Advent Waiting: Carpe Deum

Advent is Christmas season in the world outside. Lights are appearing in the streets and houses outside, Santa’s hired some new staff for his mailroom and the debates over who is hosting have a new sense of urgency. Our secular Christmases do not so much start on the 25th December as they end.

A few days ago many of us will have opened Advent calendars, enjoying a pre-Christmas Christmas treat. Christmas really does come early! In churches all over the world trying to keep time with the secular world presents a real problem; we do Christmas when everyone else does New Year. It’s hardly surprising that Advent then is really Nativity season.

Why? Well, waiting is not much fun. Amazon promises next day delivery for a reason. We are told over and over and over that now is the time. YOLO. Carpe Diem. Live in the moment. Christianity’s great counter-cultural claim today though is simply a command; wait.

If your church follows the lectionary, Sunday had as an option Luke 21.25-36. Luke’s Jesus talks of a future time when the Son of Man will come in a cloud with power and great glory, and the disciples can do nothing but wait for it. It’s not the outcome of some spiritual fitness regime. There is nothing the disciples can do to speed things along, and worse they have no time frame, no guide as to how long they’ll have to wait. All the disciples know is that they are called to linger for the Lord.

Our vocations are just like this.

Whether you are pursuing the priesthood, or wondering if your degree is really going to lead to the right job, the right life, vocation is all about waiting. Advent is the perfect time to take stock of that. We are where we need to be, we will end up where we need to be. It might be as you, trainee medic, expect. It might, materials scientist and future minister not be; what it won’t be is realised now.

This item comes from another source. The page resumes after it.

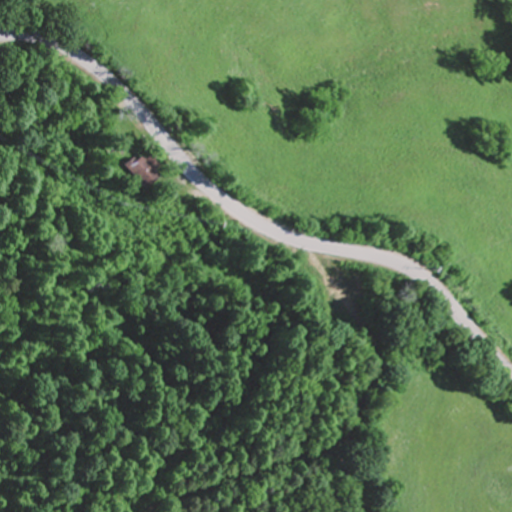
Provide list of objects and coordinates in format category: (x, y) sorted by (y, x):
building: (141, 172)
road: (246, 217)
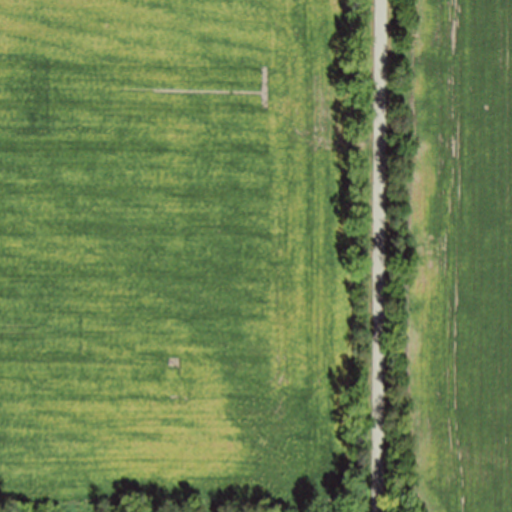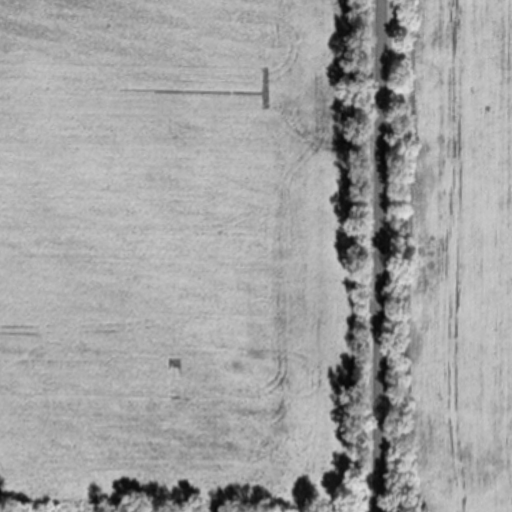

Christian vocation is all about waiting because it isn’t something we fulfilled yesterday, or fulfill today, or will fulfill tomorrow. It’s the work of a lifetime. That’s easier said than lived. Especially so when life is bumpier than we expect, or we seem caught where we do not wish to be.

Traditionally advent is a penitential time as we await the unexpected arrival of a singular man on Christmas Day, 2018 (ish!) years ago. Jesus did not just instruct us to wait for him, he waited too; 30 years for 3 years ministry, for 40 days in the desert and a night that must have felt as long in a Gethsemane.

This year join me in waiting for Christmas. In learning to be content in waiting we will come to better appreciate and recognise our vocations and be thankful for the moments we have rather than wishing for others. And YOLO? In our Father’s house there are mansions; but we will have to wait to find out.